But about three days later Bob added to his notes:
"Bramber. It isn't Bramber. I met him in the park. He took me to the House and gave me a beastly lunch. But he didn't notice it as he couldn't eat and looked very pale and savidge. He tiped me.
"De Vere. It's not the poetry rotter. He wants me to stay with him and look after the dogs. He said if I had a sick one he'd rather have it than not. He said he was desprit. I don't know why, but suppose it's Pen. He tiped me."
"Now where am I at?" he said, blankly. "I've written down it isn't any of 'em. And that's what granny says. But I don't believe her."
He chewed his pencil till it was in rags, and then a sudden idea struck him.

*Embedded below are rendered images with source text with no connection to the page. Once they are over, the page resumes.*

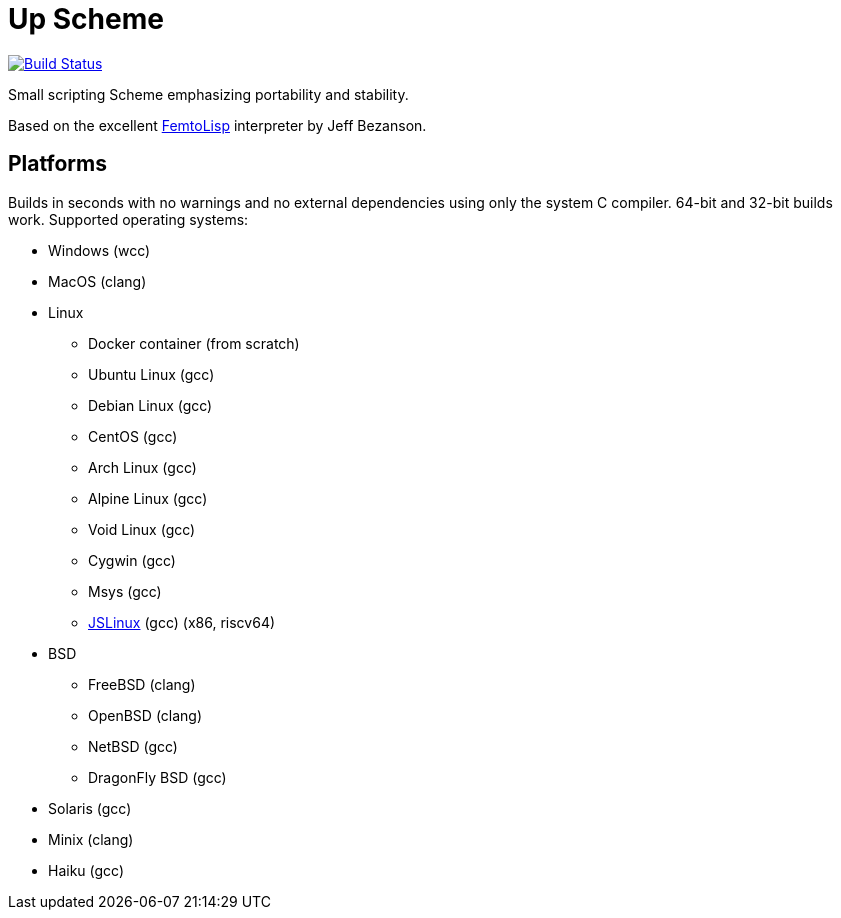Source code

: = Up Scheme

image::https://api.cirrus-ci.com/github/lassik/upscheme.svg[Build Status, link=https://cirrus-ci.com/github/lassik/upscheme]

Small scripting Scheme emphasizing portability and stability.

Based on the excellent https://github.com/JeffBezanson/femtolisp/[FemtoLisp]
interpreter by Jeff Bezanson.

== Platforms

Builds in seconds with no warnings and no external dependencies using only the
system C compiler. 64-bit and 32-bit builds work. Supported operating systems:

* Windows (wcc)
* MacOS (clang)
* Linux
  ** Docker container (from scratch)
  ** Ubuntu Linux (gcc)
  ** Debian Linux (gcc)
  ** CentOS (gcc)
  ** Arch Linux (gcc)
  ** Alpine Linux (gcc)
  ** Void Linux (gcc)
  ** Cygwin (gcc)
  ** Msys (gcc)
  ** https://bellard.org/jslinux/[JSLinux] (gcc) (x86, riscv64)
* BSD
  ** FreeBSD (clang)
  ** OpenBSD (clang)
  ** NetBSD (gcc)
  ** DragonFly BSD (gcc)
* Solaris (gcc)
* Minix (clang)
* Haiku (gcc)
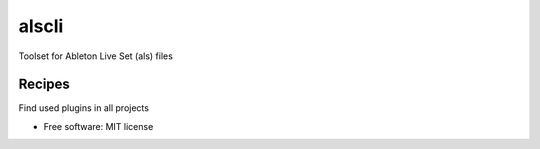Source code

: ======
alscli
======

Toolset for Ableton Live Set (als) files

Recipes
=======

Find used plugins in all projects

.. code:: bash
    find . -name '*.als' -exec bash -c 'echo "{}"; alscli list-plugins "{}"' \; | tee ~/work/sandbox/plugins.txt

* Free software: MIT license
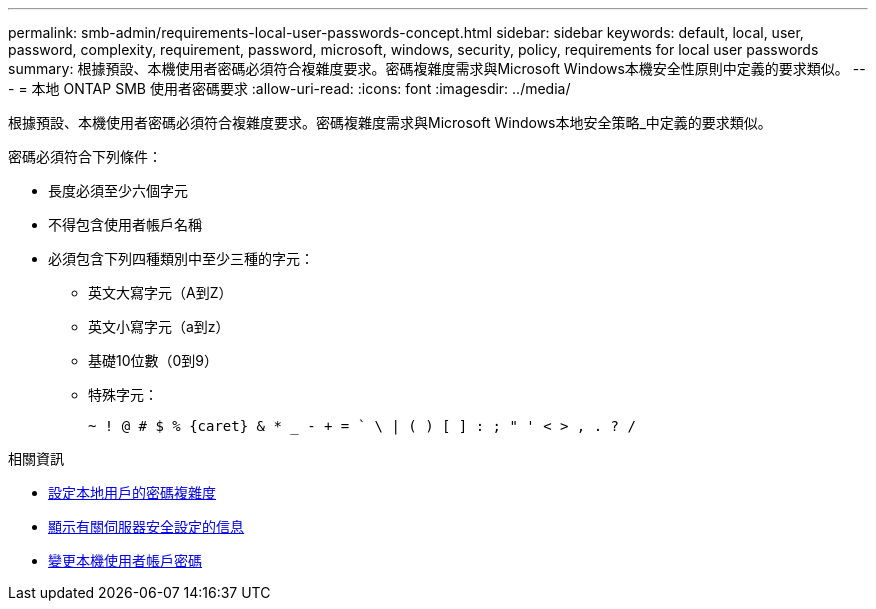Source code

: ---
permalink: smb-admin/requirements-local-user-passwords-concept.html 
sidebar: sidebar 
keywords: default, local, user, password, complexity, requirement, password, microsoft, windows, security, policy, requirements for local user passwords 
summary: 根據預設、本機使用者密碼必須符合複雜度要求。密碼複雜度需求與Microsoft Windows本機安全性原則中定義的要求類似。 
---
= 本地 ONTAP SMB 使用者密碼要求
:allow-uri-read: 
:icons: font
:imagesdir: ../media/


[role="lead"]
根據預設、本機使用者密碼必須符合複雜度要求。密碼複雜度需求與Microsoft Windows本地安全策略_中定義的要求類似。

密碼必須符合下列條件：

* 長度必須至少六個字元
* 不得包含使用者帳戶名稱
* 必須包含下列四種類別中至少三種的字元：
+
** 英文大寫字元（A到Z）
** 英文小寫字元（a到z）
** 基礎10位數（0到9）
** 特殊字元：
+
[listing]
----
~ ! @ # $ % {caret} & * _ - + = ` \ | ( ) [ ] : ; " ' < > , . ? /
----




.相關資訊
* xref:enable-disable-password-complexity-local-users-task.adoc[設定本地用戶的密碼複雜度]
* xref:display-server-security-settings-task.adoc[顯示有​​關伺服器安全設定的信息]
* xref:change-local-user-account-passwords-task.adoc[變更本機使用者帳戶密碼]

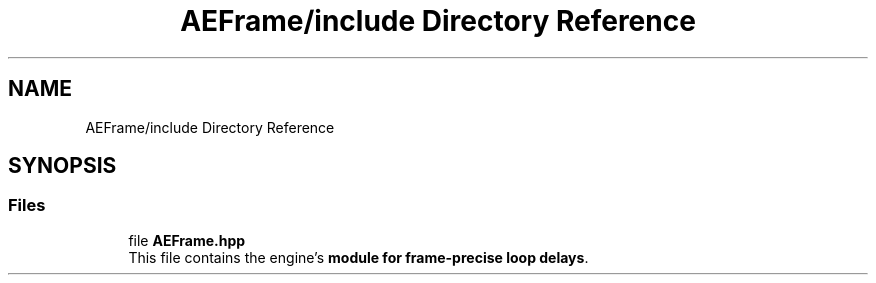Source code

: .TH "AEFrame/include Directory Reference" 3 "Fri Mar 29 2024 17:41:14" "Version v0.0.8.5a" "ArtyK's Console Engine" \" -*- nroff -*-
.ad l
.nh
.SH NAME
AEFrame/include Directory Reference
.SH SYNOPSIS
.br
.PP
.SS "Files"

.in +1c
.ti -1c
.RI "file \fBAEFrame\&.hpp\fP"
.br
.RI "This file contains the engine's \fBmodule for frame-precise loop delays\fP\&. "
.in -1c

"I'll buy all Sherlock Holmes and read him right through," said Bob. "That's the way to find out anything. I wish I knew the man that wrote him. I wonder if De Vere knows him? I'll ask Baker to get a sick dog from the vet's, and I'll go down and stay with De Vere if I can make granny say 'yes.' I wonder why old De Vere wants a sick dog, though. I can't understand poets."
It was no wonder Gordon wished he had a boy like Bob.
CHAPTER XIII.
It was all very well for Bob to declare that his grandmother was altogether "off it" when she said that Penelope wasn't married at all. For, little by little, after furious discussions in ten thousand houses, in the court, the camp, and the grove, that came to be the general opinion.